Same person. Same precipitating event. Two very different responses to physical versus mental health suffering.

 

Inside, this is what was really happening: At the age of 29, I lost the ability to bear children. I lived in a state of disorienting shock for months afterward. I was bereft, physically, socially, emotionally, and spiritually.  I went in to have a baby and emerged missing organs and covered with scars. My dreams of a large family were abruptly beyond reach. I was haunted by guilt and shame. Shouldn’t I just be grateful to be alive and have two healthy children? Didn’t others have it worse?

 

Worst of all, I was disoriented spiritually. How would I trust and engage with a God I no longer understood, a God who allows these utterly traumatic events to happen? Who could help me bear the intensity of these experiences and my emotions about them? Like so many before me, I found myself in a dry and parched land where there was no water (Ps. 63:1). That place in the crook of His wing that once felt so safe no longer did. I was in shadow.

 

As I wandered that fractured landscape of trauma and loss, certain realizations dawned. There would probably be no quick fix, no immediate cure to my pain. God was unlikely to answer all of my “why” and “why me” questions. An hour a week in my therapist’s office and a monthly check-in with the psychiatrist wasn’t likely enough to heal me. I needed companions to walk with me through this desert place.

 

Over time, with the help of skilled clinicians, my infinitely gentle and patient husband, and a few faithful friends who could hear anything without judgment, I began to notice that God has a certain way of engaging with dry and parched souls. In the slow process of piecing together my harrowing story, I realized that the shadowland in which I found myself was still God’s shadow.

 

David, who wrote about the dry and parched land in Psalm 63, also wrote in the same psalm about singing in the shadow of God’s wings. Though all I could sense was His shadow for many months, he was near. He had not forsaken me. My grief, questions, and pain were in relationship with him. And somehow, that was enough, to endure, to live with what had happened, and to rise each day and follow his lead.

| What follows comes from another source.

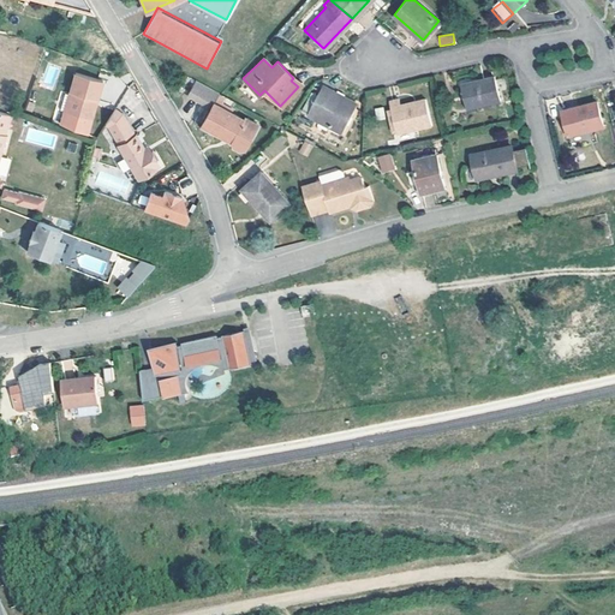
[(494,76),(461,82),(466,106),(499,100),(494,76)]
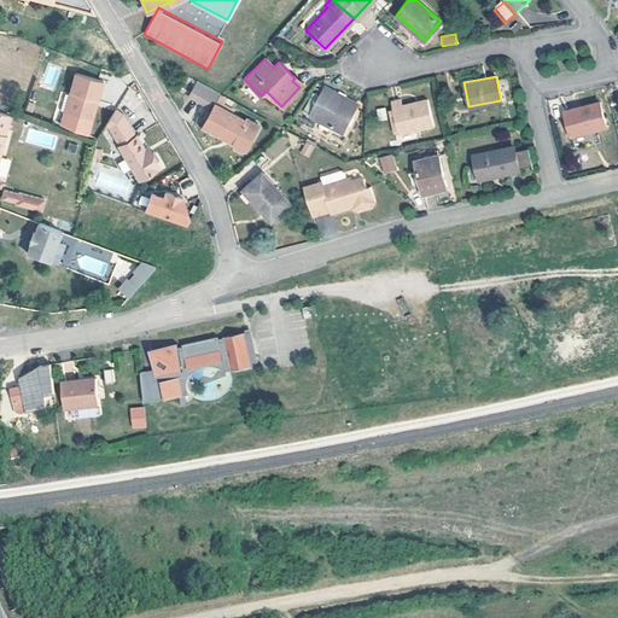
[(87,140),(94,112),(93,110),(94,105),(97,105),(103,86),(75,79),(62,130),(87,140)]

That path eventually led me from a career in architecture to clinical social work and pastoral ministry, and now to doctoral studies at Regent.

 

I also came to see that our church community had done their very best for us. It wasn’t for lack of love that I felt alone. It was for lack of a theology of suffering, a category for lament, and skills for attuning to and being with another’s pain.

 

That is where The Church Cares seeks to bridge the gap: with a realistic assessment of the care needs within the Church, a robust philosophy of ministry, and practical training resources for carers. So that together, we can learn to bear one another’s burdens and reflect the divine empathy of Christ.